Since starting her business in April, Erickson has been constructing bougie picnics across the DMV to people itching to get out of a quarantine funk. She offers three packages. The most popular and intimate is called Cozy & Casual. Another is Boho & Bubbly, similar to Cozy & Casual, but for larger parties up to eight. Erickson’s favorite, The Movie Night, is set up on private property with a projector, screen and lots of popcorn.
Each package provides charcuterie boards, beverages, decor, utensils, blankets, different games and activities, and personalized enhancements that can be added to each package. That includes things like polaroid prints, champagne, your favorite takeout or a s'mores station, making each picnic unique.
Their charcuterie board is “90 percent from Lidl and Aldi...making it more affordable as a business and for guests, with a great selection of new and rotating items.” To go all-out for your own picnic, local businesses such as Alexandria Pastry, Neighborhood Provisions, Balducci's or Slater's Market can help you create a picnic basket or board.
Each Potomac Picnic location is within 25 miles of D.C, from Founder’s Park waterfront view, to the fan favorite, Gravelly Point, with its up close and personal view of the planes flying overhead.
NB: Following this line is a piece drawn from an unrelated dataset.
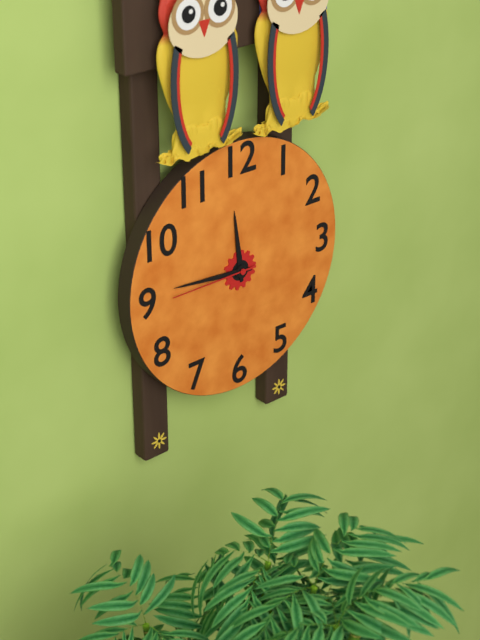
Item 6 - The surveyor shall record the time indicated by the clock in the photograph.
11:46:45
When looking for the perfect picnic space, Erickson poses the question: “Does the area take away from the aesthetic of the picnic that you worked hard to create?” Picking an area with parking is essential, as well as cleanliness and accessibility to bathrooms.
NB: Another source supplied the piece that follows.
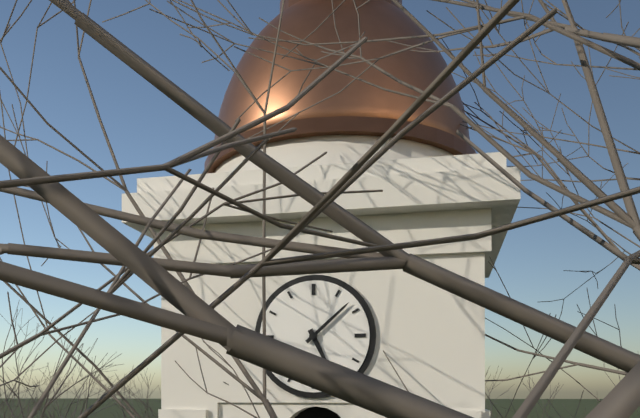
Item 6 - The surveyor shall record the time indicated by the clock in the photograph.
5:08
As a guru of the details, Erickson makes her picnics look like something that could only have come out of the Crate & Barrel catalog, but on a HomeGoods budget. For setting up your own picnic, it’s essential to pick items that not only build on each other, but “will not take away from the whole set up.”
She starts with a base — a carpet, blanket or sheet — and adds affordable essentials like placemats, pillows and decorative place settings or paper products. Erickson loves to incorporate trendy floral arrangements like pampas grass as a centerpiece, but any floral arrangement from your local florist or Trader Joe’s will do.
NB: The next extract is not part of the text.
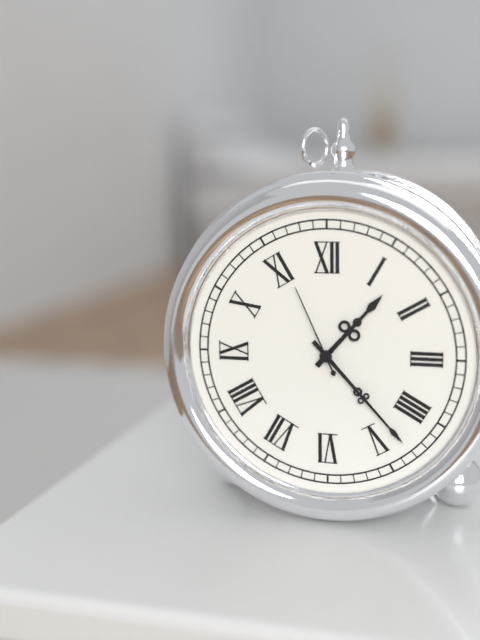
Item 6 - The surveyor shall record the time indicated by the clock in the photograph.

Erickson focuses on using multipurpose pieces and advises if you're creating your own to go with things “that you can use for both the picnic and then to furnish your home” from her go-to supply shops — Target, Ikea, HomeGoods, Walmart, World Market and thrift stores. “Once you put all the components together, a $5 item versus a $100 item won't make a difference, it’s about how you put it together.”
To add make her picnics unique, she also buys pieces from local businesses like Etsy or does DIY projects, like the custom picnic tables her father made. “You don’t have to spend $300 at Ikea to get what you want...you can build it yourself and then (it) means something to you.”